I am debating whether the following is good practice and could do with guidance/ consensus.
I have aligned mRNA-seq reads to a genome published approx. 3 years ago. From my understanding, they carried out a BlastP on the predicted proteins to annotate them with a function/ name. A lot where hypothetical/ no hit etc. Not much use.
Given that the proteins were predicted and annotated over 3 years ago, is it advisable to re-annotate these sequences to the most up to date UniprotKB release? I would assume this is common practice as people always want to be working with more / updated resources of information?..OR should I leave it up to the original authors of the genome to do this? What is generally accepted?
I have mRNA gene sequences as well as the original predicted proteins available in a .fasta file which I can use to re-annotate against UniprotKB (Swiss and Trembl). Does it matter if I choose to use mRNA over the predicted proteins as BlastX will search in all 6 coding frames anyway? Does BlastP on predicted proteins yield better results?

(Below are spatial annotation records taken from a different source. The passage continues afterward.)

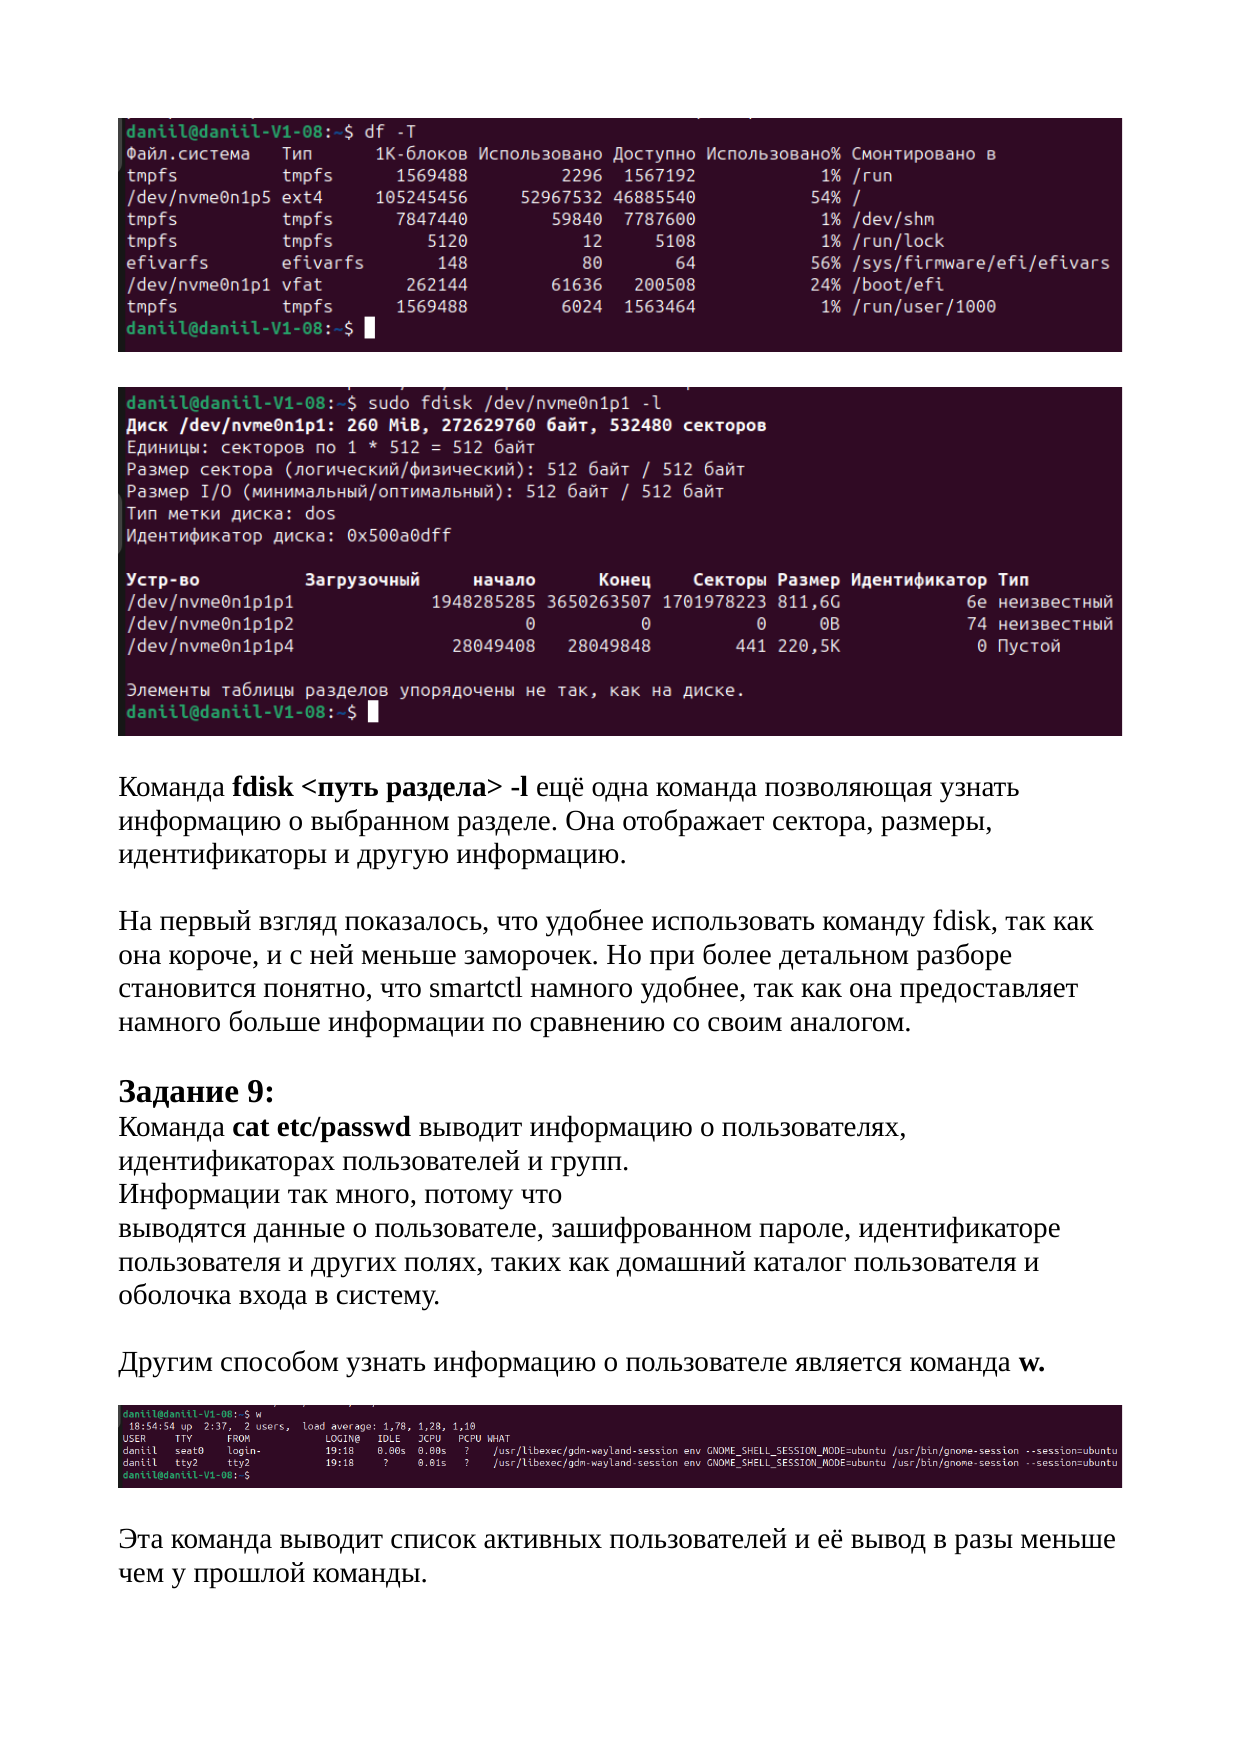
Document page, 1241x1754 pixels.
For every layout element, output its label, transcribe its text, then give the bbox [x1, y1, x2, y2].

text Информации так много, потому что [118, 1177, 1122, 1210]
text Команда fdisk <путь раздела> -l ещё одна команда позволяющая узнать информацию о выбранном разделе. Она отображает сектора, размеры, идентификаторы и другую информацию. [118, 769, 1122, 870]
text Команда cat etc/passwd выводит информацию о пользователях, идентификаторах пользователей и групп. [118, 1109, 1122, 1177]
picture [118, 1405, 1123, 1488]
text Эта команда выводит список активных пользователей и её вывод в разы меньше чем у прошлой команды. [118, 1522, 1122, 1589]
text На первый взгляд показалось, что удобнее использовать команду fdisk, так как она короче, и с ней меньше заморочек. Но при более детальном разборе становится понятно, что smartctl намного удобнее, так как она предоставляет намного больше информации по сравнению со своим аналогом. [118, 903, 1122, 1038]
text Задание 9: [118, 1071, 1122, 1109]
text Другим способом узнать информацию о пользователе является команда w. [118, 1344, 1122, 1378]
picture [118, 118, 1123, 352]
text выводятся данные о пользователе, зашифрованном пароле, идентификаторе пользователя и других полях, таких как домашний каталог пользователя и оболочка входа в систему. [118, 1210, 1122, 1311]
picture [118, 387, 1123, 736]
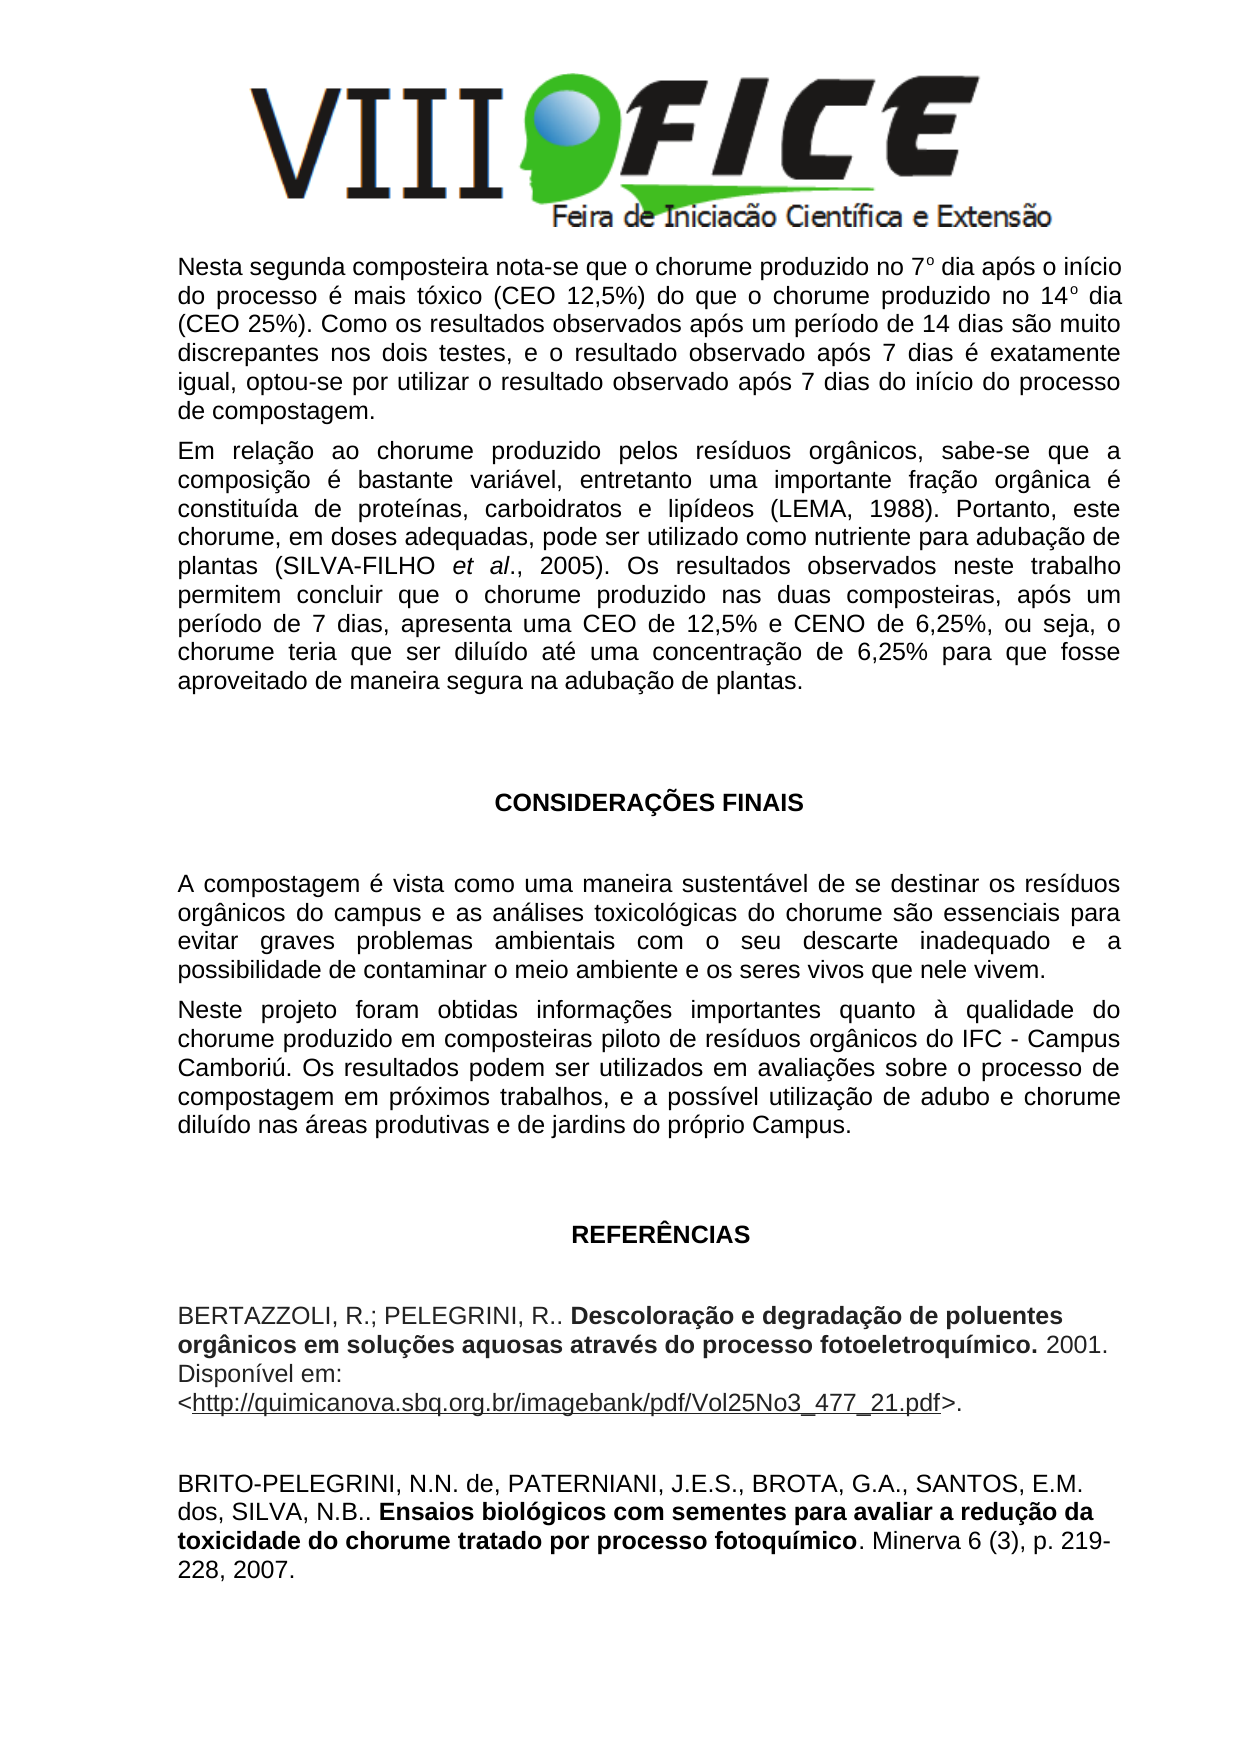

Thanks for the insight / consensus
Has the genome been incorporated into NCBI or Ensembl? If yes, there should / could be a better annotation available, compared to the authors original annotation
h.mon, yes it's available on NCBI. In what way would it be 'better'?
Also, how would I go about downloading that data?
Thanks for the insight.
What is the species? Go to https://www.ncbi.nlm.nih.gov/ , then at the search box type the name of the species, select
Genome
database at the pull-down menu, and hit enter.